_INSTRUCTIONS FOR THE TASK_
Every line that holds the word "cdot" needs to be copied from the data below.

_INPUT FOR THIS TASK_
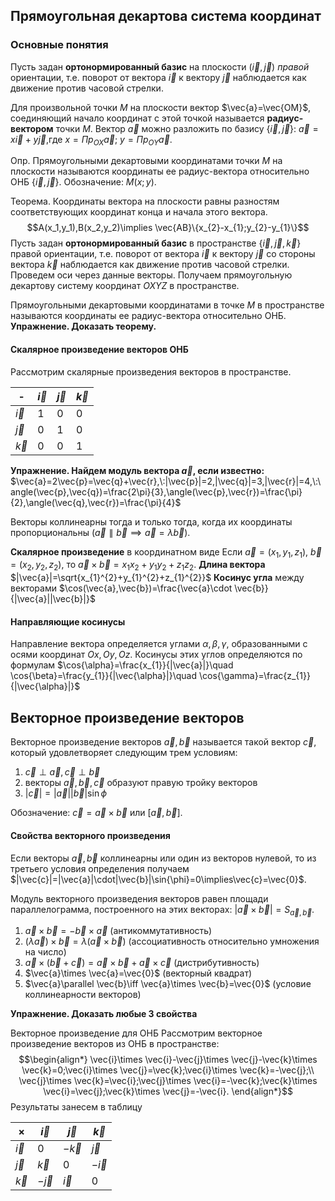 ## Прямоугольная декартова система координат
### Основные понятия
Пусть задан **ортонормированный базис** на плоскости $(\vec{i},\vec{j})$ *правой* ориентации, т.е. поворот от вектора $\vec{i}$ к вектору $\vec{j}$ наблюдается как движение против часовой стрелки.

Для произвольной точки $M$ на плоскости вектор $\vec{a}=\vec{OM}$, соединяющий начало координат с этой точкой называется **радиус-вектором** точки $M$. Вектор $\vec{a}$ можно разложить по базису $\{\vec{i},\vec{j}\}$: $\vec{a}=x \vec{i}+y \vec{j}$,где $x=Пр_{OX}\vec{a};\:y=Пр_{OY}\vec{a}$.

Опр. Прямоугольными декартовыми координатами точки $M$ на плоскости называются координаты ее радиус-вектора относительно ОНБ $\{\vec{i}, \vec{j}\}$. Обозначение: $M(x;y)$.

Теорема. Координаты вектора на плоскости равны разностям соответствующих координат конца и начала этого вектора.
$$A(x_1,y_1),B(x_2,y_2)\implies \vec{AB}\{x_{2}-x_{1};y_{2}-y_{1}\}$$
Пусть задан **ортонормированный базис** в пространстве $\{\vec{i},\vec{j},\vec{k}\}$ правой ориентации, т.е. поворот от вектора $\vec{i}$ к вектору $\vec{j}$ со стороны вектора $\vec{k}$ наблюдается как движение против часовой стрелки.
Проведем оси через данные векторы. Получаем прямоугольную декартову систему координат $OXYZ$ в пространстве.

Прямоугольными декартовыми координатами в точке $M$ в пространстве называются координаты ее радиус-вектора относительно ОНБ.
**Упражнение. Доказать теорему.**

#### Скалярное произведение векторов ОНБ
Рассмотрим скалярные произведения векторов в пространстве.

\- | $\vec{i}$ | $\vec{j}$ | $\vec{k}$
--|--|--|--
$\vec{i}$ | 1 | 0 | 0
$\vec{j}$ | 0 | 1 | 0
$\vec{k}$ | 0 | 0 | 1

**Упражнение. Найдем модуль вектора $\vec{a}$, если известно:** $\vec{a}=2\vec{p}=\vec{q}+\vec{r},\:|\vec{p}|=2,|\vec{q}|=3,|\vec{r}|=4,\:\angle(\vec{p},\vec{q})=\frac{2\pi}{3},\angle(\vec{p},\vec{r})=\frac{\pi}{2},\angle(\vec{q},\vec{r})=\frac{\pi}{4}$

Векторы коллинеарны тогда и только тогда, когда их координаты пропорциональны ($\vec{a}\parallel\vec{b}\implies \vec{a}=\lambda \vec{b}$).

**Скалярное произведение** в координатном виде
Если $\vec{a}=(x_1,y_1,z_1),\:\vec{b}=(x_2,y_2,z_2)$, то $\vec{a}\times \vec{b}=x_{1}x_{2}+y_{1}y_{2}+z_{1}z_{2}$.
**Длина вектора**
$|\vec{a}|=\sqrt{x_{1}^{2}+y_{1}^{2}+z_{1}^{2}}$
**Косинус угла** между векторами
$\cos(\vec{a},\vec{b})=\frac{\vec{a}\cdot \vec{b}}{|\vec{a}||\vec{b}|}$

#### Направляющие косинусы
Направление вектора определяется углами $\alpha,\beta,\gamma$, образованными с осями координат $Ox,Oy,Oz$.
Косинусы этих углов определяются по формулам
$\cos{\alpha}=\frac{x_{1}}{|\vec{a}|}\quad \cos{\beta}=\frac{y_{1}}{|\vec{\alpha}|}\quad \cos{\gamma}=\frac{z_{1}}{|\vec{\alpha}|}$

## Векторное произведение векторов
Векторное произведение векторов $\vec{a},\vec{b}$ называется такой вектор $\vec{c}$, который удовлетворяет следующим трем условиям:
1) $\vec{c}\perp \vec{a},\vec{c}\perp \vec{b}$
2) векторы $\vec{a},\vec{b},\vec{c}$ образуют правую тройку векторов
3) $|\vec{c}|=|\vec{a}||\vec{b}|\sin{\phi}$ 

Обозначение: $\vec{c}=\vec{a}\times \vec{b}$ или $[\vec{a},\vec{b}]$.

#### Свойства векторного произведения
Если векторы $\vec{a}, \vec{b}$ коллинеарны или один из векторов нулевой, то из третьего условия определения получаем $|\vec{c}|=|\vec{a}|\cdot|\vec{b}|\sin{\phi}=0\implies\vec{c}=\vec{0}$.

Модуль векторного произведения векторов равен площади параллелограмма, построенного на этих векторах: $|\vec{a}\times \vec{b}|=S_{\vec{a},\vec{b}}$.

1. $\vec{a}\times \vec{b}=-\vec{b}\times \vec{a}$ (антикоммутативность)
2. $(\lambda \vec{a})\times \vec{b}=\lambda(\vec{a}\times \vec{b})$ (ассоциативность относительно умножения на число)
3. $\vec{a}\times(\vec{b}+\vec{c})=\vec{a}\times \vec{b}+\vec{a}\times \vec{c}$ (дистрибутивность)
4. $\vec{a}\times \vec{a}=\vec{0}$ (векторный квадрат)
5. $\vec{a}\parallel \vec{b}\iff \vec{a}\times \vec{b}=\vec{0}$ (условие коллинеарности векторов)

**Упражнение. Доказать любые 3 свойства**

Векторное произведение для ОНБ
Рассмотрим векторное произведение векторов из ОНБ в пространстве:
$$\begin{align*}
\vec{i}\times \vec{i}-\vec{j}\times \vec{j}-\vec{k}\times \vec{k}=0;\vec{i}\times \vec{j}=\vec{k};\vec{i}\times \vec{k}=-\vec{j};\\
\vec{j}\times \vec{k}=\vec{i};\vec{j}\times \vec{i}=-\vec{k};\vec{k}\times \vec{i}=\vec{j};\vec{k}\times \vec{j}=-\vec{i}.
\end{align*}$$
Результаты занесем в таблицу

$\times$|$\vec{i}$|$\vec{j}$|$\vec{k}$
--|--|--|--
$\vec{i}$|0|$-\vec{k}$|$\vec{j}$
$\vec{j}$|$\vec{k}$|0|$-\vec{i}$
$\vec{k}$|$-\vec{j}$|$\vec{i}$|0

_ANSWER SPACE_
$\cos(\vec{a},\vec{b})=\frac{\vec{a}\cdot \vec{b}}{|\vec{a}||\vec{b}|}$
Если векторы $\vec{a}, \vec{b}$ коллинеарны или один из векторов нулевой, то из третьего условия определения получаем $|\vec{c}|=|\vec{a}|\cdot|\vec{b}|\sin{\phi}=0\implies\vec{c}=\vec{0}$.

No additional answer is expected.